Big data center investments by Apple have caused speculation that the company plans to move its cloud in-house, withdrawing $1 billion of regular business from Amazon Web Services (AWS).

Apple’s capital expenditure in 2016 will be up 30 percent on 2015, and the company is building three new data centers, all due to open in the next two years. Analyst Brian Nowak of Morgan Stanley has said the company seems to be preparing to reduce its dependence on AWS, where it currently spends some $1 billion per year, perhaps even moving off the Amazon cloud entirely.

apple bites knife
– Doctor Gus via Deviant Art

Moving away?

”We believe this build is a signal that Apple is increasingly likely to move away from AWS in the next 18 to 24 months,” said Nowak, responding to a conference call on Apples’ earnings last week. 

Apple is building a $2 billion data center and “command center” in Mesa, Arizona, as well as data centers in Denmark and Galway, Ireland, which Nowak believes adds up to 2.5 million sq ft (230,000 sq m) of new data center space for its iTunes and iCloud offerings.

Apple’s data center costs last year amounted to $1 billion, which Nowak and his colleague Katy Huberty believe mostly went to Amazon for Apple services delivered from the AWS cloud. 

“If we assume data center costs remain 5 percent of services revenue and that 90 perent of Apple’s data center costs are paid to AWS, we estimate Apple will spend $1.05bn on AWS in 2016 and $1.18bn in 2017.”

This makes Apple one of AWS’ top customers, the analysts say. While Amazon’s figures can be opaque, they reckon that the iPhone maker is contributing nearly one-tenth of Amazon’s AWS revenue.
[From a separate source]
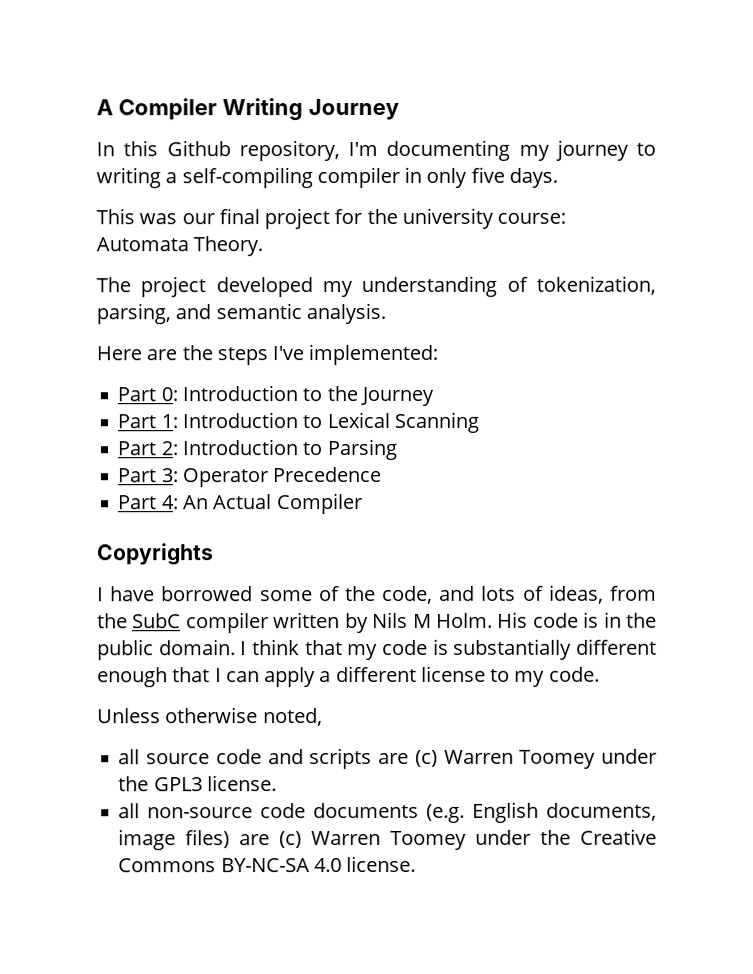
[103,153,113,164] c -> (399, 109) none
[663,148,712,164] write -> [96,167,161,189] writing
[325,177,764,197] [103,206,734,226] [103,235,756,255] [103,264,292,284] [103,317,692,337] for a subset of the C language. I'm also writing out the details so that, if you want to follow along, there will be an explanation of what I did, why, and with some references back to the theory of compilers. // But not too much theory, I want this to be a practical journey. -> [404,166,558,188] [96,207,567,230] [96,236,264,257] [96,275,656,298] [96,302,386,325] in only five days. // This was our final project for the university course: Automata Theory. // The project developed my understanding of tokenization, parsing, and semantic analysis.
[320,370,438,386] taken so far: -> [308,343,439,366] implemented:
Apple’s 2.5 million sq ft make it significant compared with AWS which is approaching seven million sq ft. 

The new data centers could enable Apple to move off AWS within two years, the analysts say, although they point out that AWS  could find plenty of new business to compensate, saying AWS’s “ability to grow faster than we expect would also lessen the impact from a potential loss of Apple.”